■ Task A: Please output the passage of the appellate opinion excerpt starting at "Here, there was" and ending at "assistance of counsel.".
■ Task B:
Answer these questions from the appellate opinion excerpt, one line each:
(i) Which case is cited for the rule that reviewing courts reverse convictions on direct appeal for incompetence of counsel only if the record shows no rational tactical purpose for counsel's omissions?
(ii) Where did L.M. tell Wells her story about the rape?
(iii) On what two grounds did the prosecutor argue Wells's testimony was admissible?
■ Task C: Resume the appellate opinion excerpt, writing on from its final sentence.

■ Study text:
___
Further, "[r]eviewing courts reverse convictions on direct appeal on the ground of incompetence of counsel only if the record on appeal demonstrates there could be no rational tactical purpose for counsel's omissions." (People v. Lucas (1995) 12 Cal.4th 415, 442; see also People v. Anderson (2001) 25 Cal.4th 543, 569 ["When a claim of ineffective assistance is made on direct appeal, and the record does not show the reason for counsel's challenged actions or omissions, the conviction must be affirmed unless there could be no satisfactory explanation"].)

Here, there was no ineffective assistance of counsel because, as we have already concluded, the testimony by Rogala (1) was not inadmissible hearsay; and (2) did not violate the confrontation clause. Accordingly, any failure to object to Rogala's testimony cannot be considered ineffective assistance of counsel.

III. HEARSAY TESTIMONY OF L.M.'S AUNT

Flournoy asserts that his conviction must be reversed because the court erroneously admitted L.M.'s Aunt Wells's testimony regarding L.M.'s account of the rape. This contention is unavailing.

A. Background

During Wells's testimony, Flournoy's trial counsel objected on the grounds of hearsay to her recounting L.M.'s story about the rape that she told her in church. The prosecutor argued that Wells's testimony was admissible as a prior consistent statement, and under the "fresh complaint" exception to the hearsay rule. The court ruled that L.M.'s statements to Wells were inadmissible as prior consistent statements, but were admissible on the fresh complaint theory. The court further ruled that it would instruct the jury that the statements were not admitted for the truth of the matter stated. When trial resumed the court instructed the jury that it could not consider L.M.'s statements for their truth, but only for the circumstances under which L.M. made the disclosure. Wells then testified to what L.M. told her concerning the rape, as described in the factual background section, ante.

B. Analysis

Testimony regarding a victim's disclosure of a sexual assault is admissible "for a limited, nonhearsay purpose─namely, to establish the fact of, and the circumstances surrounding, the victim's disclosure of the assault to others─whenever the fact that the disclosure was made and the circumstances under which it was made are relevant to the trier of fact's determination as to whether the offense occurred." (People v. Brown (1994) 8 Cal.4th 746, 749-750.) However, the testimony should be "carefully limited to the fact that a complaint was made, and to the circumstances surrounding the making of the complaint, thereby eliminating or at least minimizing the risk that the jury will rely upon the evidence for an impermissible hearsay purpose." (Id. at p. 762.) "Caution in this regard is particularly important because, if the details of the victim's extrajudicial complaint are admitted into evidence, even with a proper limiting instruction, a jury may well find it difficult not to view these details as tending to prove the truth of the underlying charge of sexual assault [citation], thereby converting the victim's statement into a hearsay assertion [citation]." (Id. at p. 763.)
___
■ Listed records:
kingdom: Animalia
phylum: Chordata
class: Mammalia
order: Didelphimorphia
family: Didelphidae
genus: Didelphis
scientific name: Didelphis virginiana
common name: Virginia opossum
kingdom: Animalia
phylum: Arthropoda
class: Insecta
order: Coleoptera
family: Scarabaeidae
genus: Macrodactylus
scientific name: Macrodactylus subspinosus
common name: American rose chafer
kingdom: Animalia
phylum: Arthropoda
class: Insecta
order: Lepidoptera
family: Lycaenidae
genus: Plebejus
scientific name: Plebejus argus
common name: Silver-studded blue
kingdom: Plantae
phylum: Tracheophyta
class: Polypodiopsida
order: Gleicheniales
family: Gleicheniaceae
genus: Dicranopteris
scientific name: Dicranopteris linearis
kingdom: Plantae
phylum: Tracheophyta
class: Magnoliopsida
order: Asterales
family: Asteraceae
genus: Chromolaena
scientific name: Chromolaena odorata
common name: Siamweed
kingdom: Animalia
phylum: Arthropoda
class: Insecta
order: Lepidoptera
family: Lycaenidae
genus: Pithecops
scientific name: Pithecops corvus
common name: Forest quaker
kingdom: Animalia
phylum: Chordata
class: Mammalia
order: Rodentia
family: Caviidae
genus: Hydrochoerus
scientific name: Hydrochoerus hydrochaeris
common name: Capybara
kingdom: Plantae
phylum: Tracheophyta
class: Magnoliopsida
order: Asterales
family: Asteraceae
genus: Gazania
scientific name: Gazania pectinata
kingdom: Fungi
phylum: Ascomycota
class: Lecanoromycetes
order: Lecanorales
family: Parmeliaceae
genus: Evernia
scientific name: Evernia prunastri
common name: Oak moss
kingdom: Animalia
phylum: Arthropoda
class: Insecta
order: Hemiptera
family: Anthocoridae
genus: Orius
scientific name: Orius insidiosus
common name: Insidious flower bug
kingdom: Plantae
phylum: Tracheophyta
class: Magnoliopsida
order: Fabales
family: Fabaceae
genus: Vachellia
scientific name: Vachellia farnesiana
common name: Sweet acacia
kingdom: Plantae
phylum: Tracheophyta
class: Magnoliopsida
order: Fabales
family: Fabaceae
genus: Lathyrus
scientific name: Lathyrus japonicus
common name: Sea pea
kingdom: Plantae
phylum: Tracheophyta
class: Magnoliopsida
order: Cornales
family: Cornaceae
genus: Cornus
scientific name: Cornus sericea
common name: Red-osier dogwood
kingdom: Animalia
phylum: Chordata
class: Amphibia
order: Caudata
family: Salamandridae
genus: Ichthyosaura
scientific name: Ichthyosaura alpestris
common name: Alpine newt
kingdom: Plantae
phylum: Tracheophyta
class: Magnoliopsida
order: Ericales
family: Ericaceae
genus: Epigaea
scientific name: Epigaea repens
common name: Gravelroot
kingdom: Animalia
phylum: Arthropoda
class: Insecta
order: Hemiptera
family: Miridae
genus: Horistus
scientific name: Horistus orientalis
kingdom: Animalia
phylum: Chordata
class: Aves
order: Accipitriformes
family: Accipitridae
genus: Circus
___
■ Your response A:
Here, there was no ineffective assistance of counsel because, as we have already concluded, the testimony by Rogala (1) was not inadmissible hearsay; and (2) did not violate the confrontation clause. Accordingly, any failure to object to Rogala's testimony cannot be considered ineffective assistance of counsel.

■ Your response B:
(i) People v. Lucas (1995) 12 Cal.4th 415
(ii) In church
(iii) As a prior consistent statement, and under the "fresh complaint" exception to the hearsay rule

■ Your response C:
Only enough detail should be given to show that the victim's "'complaint related to the matter being inquired into, and not a complaint wholly foreign to the subject' [citation]; that is, the alleged victim's statement of the nature of the offense and the identity of the asserted offender, without details, is proper." (People v. Burton (1961) 55 Cal.2d 328, 351, italics omitted.) For example, in Burton the challenged testimony that the victim's stepfather "'made me play with his peter'" (id. at pp. 337-338) was permissible because it was "simply a statement of the asserted fact without any further description." (Id. at p. 352.) In Brown, the challenged testimony was permissible because it was "limited to the timing of [the victim's] complaint and the circumstances under which it was made, omitting the content of the statements and specifically any description of the molestation itself." (People v. Brown, supra, 8 Cal.4th at p. 764.)

Here, Flournoy objects to that part Wells's testimony that L.M. told her that Flournoy "forcibly had sexual intercourse with her . . . ." However, that statement merely related that a crime had been committed, not the details of the crime itself. It is similar to, and in fact a less factual description of the incident than, the statement approved in People v. Burton, supra, 55 Cal.2d at pages 338, 352.

IV. FLOURNOY'S ATTEMPT TO CONTACT L.M.

Flournoy asserts that the court erred in admitting L.M.'s testimony concerning Flournoy's attempt to contact her at work following her testimony at the preliminary hearing. This contention is unavailing.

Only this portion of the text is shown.